# Control Window Unit Air Conditioner With Thermostat?



## Tommy Plumb (Oct 7, 2006)

I have a 120v window unit and I was wondering how feasible it would be to wire it into a wall thermostat. My first though was to use a 120v Taco switching relay made for a boiler but that won't take the amperage and I'd have a big relay box to stare at. 

My second though was to add an outlet by the air conditioner. Then I'd use a line voltage thermostat to control the neutral. I don't really see any problem with that.


Next question. I'd like to do the same with a 220v unit and use an existing 24v thermostat that currently controls the heat. The thermostat does have a cooling feature on it that is currently unused. 

My thought here is I'd need some sort of enclosure which I could mount on the wall in my unfinished basement below the unit. The wire to the outlet for it is pretty easy to get to. I'd cut the wire and run both ends into the enclosure. The neutral would get spliced together and be un-switched. I'd need to find a double pole relay and run both hots to it. Then I'd have to find somewhere nearby I could put a 24v transformer. Then I'd run 24v into the box and into the relay using the thermostat to switch a side of it. 


Is this practical or safe? Any recommendations on parts, specifically what relay and enclosure I'd need?


----------



## Bud Cline (Mar 12, 2006)

> I have a 120v window unit and I was wondering how feasible it would be to wire it into a wall thermostat.


What's wrong with the internal thermostat it already has?


----------



## Code05 (May 24, 2009)

Tmb9862 said:


> My second though was to add an outlet by the air conditioner. Then I'd use a line voltage thermostat to control the neutral. I don't really see any problem with that.

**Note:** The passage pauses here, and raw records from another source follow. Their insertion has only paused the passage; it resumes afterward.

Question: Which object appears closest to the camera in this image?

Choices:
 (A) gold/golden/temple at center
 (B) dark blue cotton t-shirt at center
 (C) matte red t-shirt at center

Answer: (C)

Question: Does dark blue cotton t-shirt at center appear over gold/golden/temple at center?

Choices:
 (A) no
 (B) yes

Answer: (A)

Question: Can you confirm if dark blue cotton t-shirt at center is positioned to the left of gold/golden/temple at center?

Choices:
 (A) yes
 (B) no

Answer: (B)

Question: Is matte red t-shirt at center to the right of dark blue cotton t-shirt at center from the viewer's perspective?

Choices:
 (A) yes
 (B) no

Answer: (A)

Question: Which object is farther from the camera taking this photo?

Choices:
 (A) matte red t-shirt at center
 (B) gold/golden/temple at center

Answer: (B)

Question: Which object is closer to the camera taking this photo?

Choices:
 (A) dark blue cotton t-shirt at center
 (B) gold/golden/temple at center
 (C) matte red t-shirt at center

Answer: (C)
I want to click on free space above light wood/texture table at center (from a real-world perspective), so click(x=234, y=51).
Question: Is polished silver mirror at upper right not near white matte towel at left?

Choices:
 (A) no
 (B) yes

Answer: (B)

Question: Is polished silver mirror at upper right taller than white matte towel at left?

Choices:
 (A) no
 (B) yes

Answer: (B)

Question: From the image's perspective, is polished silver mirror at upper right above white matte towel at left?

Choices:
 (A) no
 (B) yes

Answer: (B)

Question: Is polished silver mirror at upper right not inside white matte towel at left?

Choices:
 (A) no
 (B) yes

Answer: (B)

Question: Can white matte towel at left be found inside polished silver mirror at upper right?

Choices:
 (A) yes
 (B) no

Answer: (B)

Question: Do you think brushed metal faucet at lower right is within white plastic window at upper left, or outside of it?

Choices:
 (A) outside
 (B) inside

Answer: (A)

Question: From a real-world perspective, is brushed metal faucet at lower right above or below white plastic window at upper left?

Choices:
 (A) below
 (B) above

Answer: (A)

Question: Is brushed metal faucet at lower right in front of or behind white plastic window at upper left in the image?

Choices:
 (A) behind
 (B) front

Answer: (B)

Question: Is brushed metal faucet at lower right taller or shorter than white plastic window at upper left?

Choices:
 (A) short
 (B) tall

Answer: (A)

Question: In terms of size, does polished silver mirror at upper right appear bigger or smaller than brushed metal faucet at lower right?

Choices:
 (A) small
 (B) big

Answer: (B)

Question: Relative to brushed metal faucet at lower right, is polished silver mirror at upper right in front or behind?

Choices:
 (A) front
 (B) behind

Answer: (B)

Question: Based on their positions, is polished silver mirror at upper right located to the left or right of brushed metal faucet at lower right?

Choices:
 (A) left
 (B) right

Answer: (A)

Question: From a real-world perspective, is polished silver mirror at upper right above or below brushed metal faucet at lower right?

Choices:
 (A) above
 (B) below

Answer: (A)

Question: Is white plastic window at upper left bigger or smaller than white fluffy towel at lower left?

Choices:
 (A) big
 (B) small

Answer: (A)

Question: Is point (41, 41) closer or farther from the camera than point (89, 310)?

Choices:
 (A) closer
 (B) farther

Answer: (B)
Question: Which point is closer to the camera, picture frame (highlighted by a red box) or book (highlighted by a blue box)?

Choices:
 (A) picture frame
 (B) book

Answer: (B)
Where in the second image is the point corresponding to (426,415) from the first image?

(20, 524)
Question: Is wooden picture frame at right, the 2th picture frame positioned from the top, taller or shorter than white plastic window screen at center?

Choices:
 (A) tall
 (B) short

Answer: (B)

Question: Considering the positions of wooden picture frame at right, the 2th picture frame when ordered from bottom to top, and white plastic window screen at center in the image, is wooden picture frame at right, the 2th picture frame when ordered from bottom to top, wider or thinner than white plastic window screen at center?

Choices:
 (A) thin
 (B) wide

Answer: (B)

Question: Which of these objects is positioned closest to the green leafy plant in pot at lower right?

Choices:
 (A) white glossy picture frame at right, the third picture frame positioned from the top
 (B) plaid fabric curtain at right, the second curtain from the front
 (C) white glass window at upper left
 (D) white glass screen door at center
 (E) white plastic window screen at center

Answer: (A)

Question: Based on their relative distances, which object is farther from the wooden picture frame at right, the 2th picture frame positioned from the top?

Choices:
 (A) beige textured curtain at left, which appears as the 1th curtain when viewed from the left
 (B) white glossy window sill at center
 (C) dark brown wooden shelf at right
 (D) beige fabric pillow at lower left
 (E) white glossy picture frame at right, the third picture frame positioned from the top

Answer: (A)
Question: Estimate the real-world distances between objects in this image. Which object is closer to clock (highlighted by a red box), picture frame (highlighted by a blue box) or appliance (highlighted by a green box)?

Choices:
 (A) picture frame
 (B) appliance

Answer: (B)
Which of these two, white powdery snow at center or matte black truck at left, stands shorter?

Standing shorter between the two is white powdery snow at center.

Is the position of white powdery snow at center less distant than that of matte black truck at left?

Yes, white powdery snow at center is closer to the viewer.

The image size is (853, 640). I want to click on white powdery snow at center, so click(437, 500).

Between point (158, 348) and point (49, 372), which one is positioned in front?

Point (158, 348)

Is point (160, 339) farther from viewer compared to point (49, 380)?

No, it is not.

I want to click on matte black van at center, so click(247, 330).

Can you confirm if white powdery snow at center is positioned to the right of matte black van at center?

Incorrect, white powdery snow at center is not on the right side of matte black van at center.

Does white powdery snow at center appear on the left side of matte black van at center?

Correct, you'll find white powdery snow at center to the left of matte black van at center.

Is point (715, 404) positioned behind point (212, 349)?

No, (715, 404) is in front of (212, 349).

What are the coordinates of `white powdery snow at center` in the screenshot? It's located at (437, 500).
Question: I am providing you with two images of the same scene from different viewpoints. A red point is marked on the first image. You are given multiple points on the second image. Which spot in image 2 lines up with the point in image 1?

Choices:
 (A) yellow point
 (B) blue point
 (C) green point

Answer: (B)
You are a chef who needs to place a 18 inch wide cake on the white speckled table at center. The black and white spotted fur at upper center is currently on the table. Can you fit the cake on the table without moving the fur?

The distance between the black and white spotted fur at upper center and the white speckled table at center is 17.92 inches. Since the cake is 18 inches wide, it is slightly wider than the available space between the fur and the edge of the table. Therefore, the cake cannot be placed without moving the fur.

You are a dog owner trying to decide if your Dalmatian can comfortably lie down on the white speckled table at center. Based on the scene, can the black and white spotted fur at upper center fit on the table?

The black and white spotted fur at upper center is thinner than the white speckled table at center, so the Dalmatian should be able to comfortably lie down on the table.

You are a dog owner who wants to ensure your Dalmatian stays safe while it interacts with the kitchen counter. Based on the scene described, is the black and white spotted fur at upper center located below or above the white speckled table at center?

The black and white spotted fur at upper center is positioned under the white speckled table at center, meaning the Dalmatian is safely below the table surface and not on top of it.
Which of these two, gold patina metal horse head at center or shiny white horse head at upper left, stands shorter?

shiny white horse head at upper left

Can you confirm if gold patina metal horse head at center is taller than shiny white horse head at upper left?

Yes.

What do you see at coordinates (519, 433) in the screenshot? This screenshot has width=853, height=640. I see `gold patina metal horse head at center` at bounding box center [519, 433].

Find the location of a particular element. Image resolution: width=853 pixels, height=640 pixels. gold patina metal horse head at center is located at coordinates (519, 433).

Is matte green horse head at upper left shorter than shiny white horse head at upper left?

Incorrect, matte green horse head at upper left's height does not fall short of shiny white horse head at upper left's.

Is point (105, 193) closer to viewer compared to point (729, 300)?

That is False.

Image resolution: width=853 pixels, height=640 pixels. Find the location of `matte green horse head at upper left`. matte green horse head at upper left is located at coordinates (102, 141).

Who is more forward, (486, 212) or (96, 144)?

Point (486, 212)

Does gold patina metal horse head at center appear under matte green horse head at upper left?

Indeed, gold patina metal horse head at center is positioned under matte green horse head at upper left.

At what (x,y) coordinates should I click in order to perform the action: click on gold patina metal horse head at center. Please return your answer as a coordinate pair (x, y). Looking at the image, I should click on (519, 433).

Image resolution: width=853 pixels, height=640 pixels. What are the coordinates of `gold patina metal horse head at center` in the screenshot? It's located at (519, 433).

I do, switching a neutral only is illegal.


----------



## Missouri Bound (Apr 9, 2011)

Switching an outlet would work (but not the neutral...that's a no no) if you want simply on and off. Most window air conditioners are designed to run the fan after the internal thermostat is satisfied. This allows a more even room temperature by keeping the circulating fan running at all times. You could switch the whole unit off and on with an outlet controlled by a line voltage thermostat.


----------



## josall (May 7, 2011)

What are you tryiing to accomplish?


----------



## biggles (Jan 1, 2008)

you can wire in a line voltage thermostat just disconnect the exsisting stat pair of wires and run them out to the location of the new stat.....check the ratings on that new stat from the unit tag totals..that 220v unit you might be able to sneek a relay inside the control area behind the dials..the amp rating will be lower then that 115V unit with the 3220V..and you only need to break one leg to shut it off.get a 24V relay and run R and Y1 to the coil on it...from the subbase...and on the N.O. contacts wire in one side of that 220V might be the same as that 115V just bring the stat wires over


----------